[Material to process Boundary: Start]
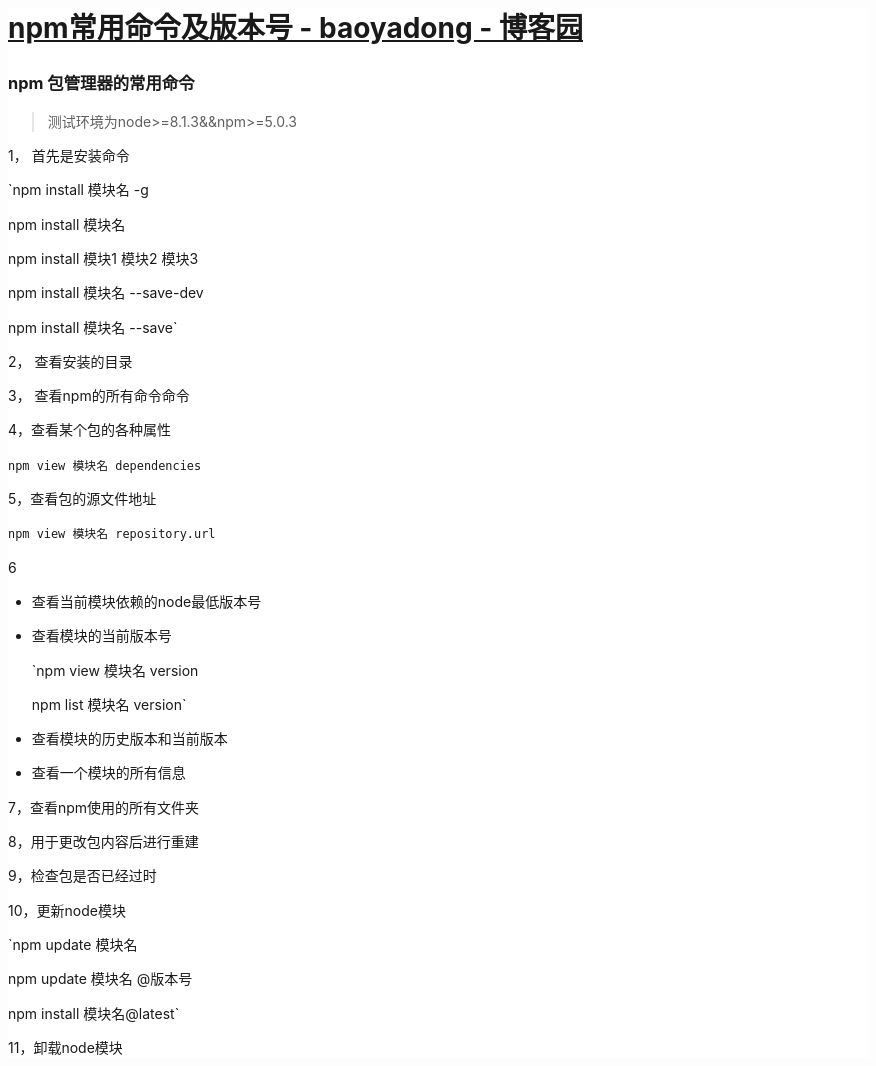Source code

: # [npm常用命令及版本号 - baoyadong - 博客园](https://www.cnblogs.com/xuzhudong/p/8714876.html)

### npm 包管理器的常用命令

> 测试环境为node>=8.1.3&&npm>=5.0.3

1， 首先是安装命令

 `npm install 模块名 -g
 
 npm install 模块名
 
 npm install 模块1 模块2 模块3 
 
 npm install 模块名 --save-dev
 
 npm install 模块名 --save`

2， 查看安装的目录

3， 查看npm的所有命令命令

4，查看某个包的各种属性

 `npm view 模块名 dependencies`

5，查看包的源文件地址

 `npm view 模块名 repository.url`

6

-   查看当前模块依赖的node最低版本号
    
-   查看模块的当前版本号
    
     `npm view 模块名 version
     
     
     npm list 模块名 version`
    
-   查看模块的历史版本和当前版本
    
-   查看一个模块的所有信息
    

7，查看npm使用的所有文件夹

8，用于更改包内容后进行重建

9，检查包是否已经过时

10，更新node模块

 `npm update 模块名
 
 npm update 模块名 @版本号
 
 npm install 模块名@latest` 

11，卸载node模块
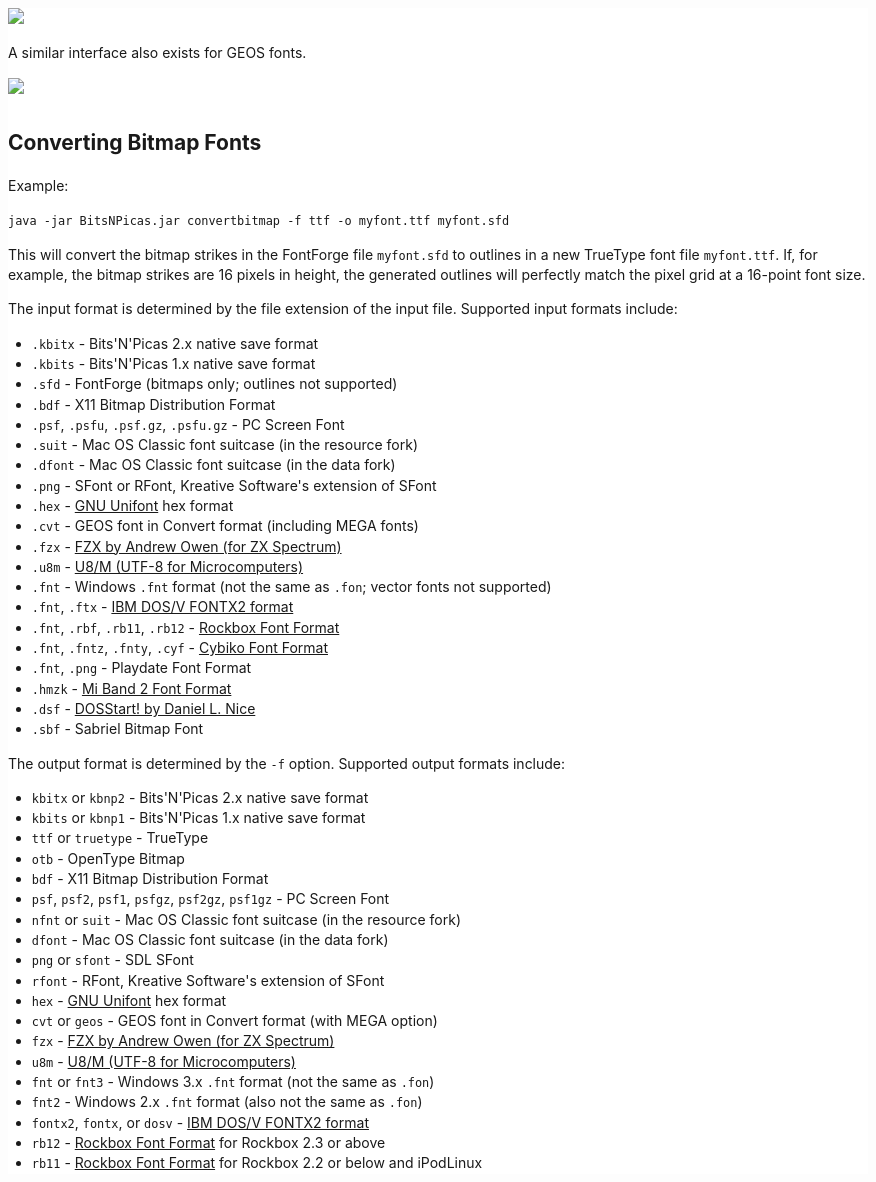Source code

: ![](wiki/suitcases.png)

A similar interface also exists for GEOS fonts.

![](wiki/geosfonts.png)

## Converting Bitmap Fonts

Example:

`java -jar BitsNPicas.jar convertbitmap -f ttf -o myfont.ttf myfont.sfd`

This will convert the bitmap strikes in the FontForge file `myfont.sfd` to outlines in a new TrueType font file `myfont.ttf`. If, for example, the bitmap strikes are 16 pixels in height, the generated outlines will perfectly match the pixel grid at a 16-point font size.

The input format is determined by the file extension of the input file. Supported input formats include:
  *  `.kbitx` - Bits'N'Picas 2.x native save format
  *  `.kbits` - Bits'N'Picas 1.x native save format
  *  `.sfd` - FontForge (bitmaps only; outlines not supported)
  *  `.bdf` - X11 Bitmap Distribution Format
  *  `.psf`, `.psfu`, `.psf.gz`, `.psfu.gz` - PC Screen Font
  *  `.suit` - Mac OS Classic font suitcase (in the resource fork)
  *  `.dfont` - Mac OS Classic font suitcase (in the data fork)
  *  `.png` - SFont or RFont, Kreative Software's extension of SFont
  *  `.hex` - [GNU Unifont](http://unifoundry.com/unifont/index.html) hex format
  *  `.cvt` - GEOS font in Convert format (including MEGA fonts)
  *  `.fzx` - [FZX by Andrew Owen (for ZX Spectrum)](https://faqwiki.zxnet.co.uk/wiki/FZX_format)
  *  `.u8m` - [U8/M (UTF-8 for Microcomputers)](https://github.com/kreativekorp/u8m)
  *  `.fnt` - Windows `.fnt` format (not the same as `.fon`; vector fonts not supported)
  *  `.fnt`, `.ftx` - [IBM DOS/V FONTX2 format](http://elm-chan.org/docs/dosv/fontx_e.html)
  *  `.fnt`, `.rbf`, `.rb11`, `.rb12` - [Rockbox Font Format](https://www.rockbox.org/wiki/FontFormat)
  *  `.fnt`, `.fntz`, `.fnty`, `.cyf` - [Cybiko Font Format](https://web.archive.org/web/20010701031854/http://groups.yahoo.com/group/CybikoDev/files/Pazera/font.txt)
  *  `.fnt`, `.png` - Playdate Font Format
  *  `.hmzk` - [Mi Band 2 Font Format](https://github.com/Freeyourgadget/Gadgetbridge/wiki/Mi-Band-2-%28HMZK%29-Font-Format)
  *  `.dsf` - [DOSStart! by Daniel L. Nice](https://web.archive.org/web/20120209004900/http://www.icdc.com/~dnice/dosstart.html)
  *  `.sbf` - Sabriel Bitmap Font

The output format is determined by the `-f` option. Supported output formats include:
  *  `kbitx` or `kbnp2` - Bits'N'Picas 2.x native save format
  *  `kbits` or `kbnp1` - Bits'N'Picas 1.x native save format
  *  `ttf` or `truetype` - TrueType
  *  `otb` - OpenType Bitmap
  *  `bdf` - X11 Bitmap Distribution Format
  *  `psf`, `psf2`, `psf1`, `psfgz`, `psf2gz`, `psf1gz` - PC Screen Font
  *  `nfnt` or `suit` - Mac OS Classic font suitcase (in the resource fork)
  *  `dfont` - Mac OS Classic font suitcase (in the data fork)
  *  `png` or `sfont` - SDL SFont
  *  `rfont` - RFont, Kreative Software's extension of SFont
  *  `hex` - [GNU Unifont](http://unifoundry.com/unifont/index.html) hex format
  *  `cvt` or `geos` - GEOS font in Convert format (with MEGA option)
  *  `fzx` - [FZX by Andrew Owen (for ZX Spectrum)](https://faqwiki.zxnet.co.uk/wiki/FZX_format)
  *  `u8m` - [U8/M (UTF-8 for Microcomputers)](https://github.com/kreativekorp/u8m)
  *  `fnt` or `fnt3` - Windows 3.x `.fnt` format (not the same as `.fon`)
  *  `fnt2` - Windows 2.x `.fnt` format (also not the same as `.fon`)
  *  `fontx2`, `fontx`, or `dosv` - [IBM DOS/V FONTX2 format](http://elm-chan.org/docs/dosv/fontx_e.html)
  *  `rb12` - [Rockbox Font Format](https://www.rockbox.org/wiki/FontFormat) for Rockbox 2.3 or above
  *  `rb11` - [Rockbox Font Format](https://www.rockbox.org/wiki/FontFormat) for Rockbox 2.2 or below and iPodLinux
[Material to process Boundary: End]
The lines holding the string "Spectrum" in the listing above are what you should copy out.

**Written answer**:
  *  `.fzx` - [FZX by Andrew Owen (for ZX Spectrum)](https://faqwiki.zxnet.co.uk/wiki/FZX_format)
  *  `fzx` - [FZX by Andrew Owen (for ZX Spectrum)](https://faqwiki.zxnet.co.uk/wiki/FZX_format)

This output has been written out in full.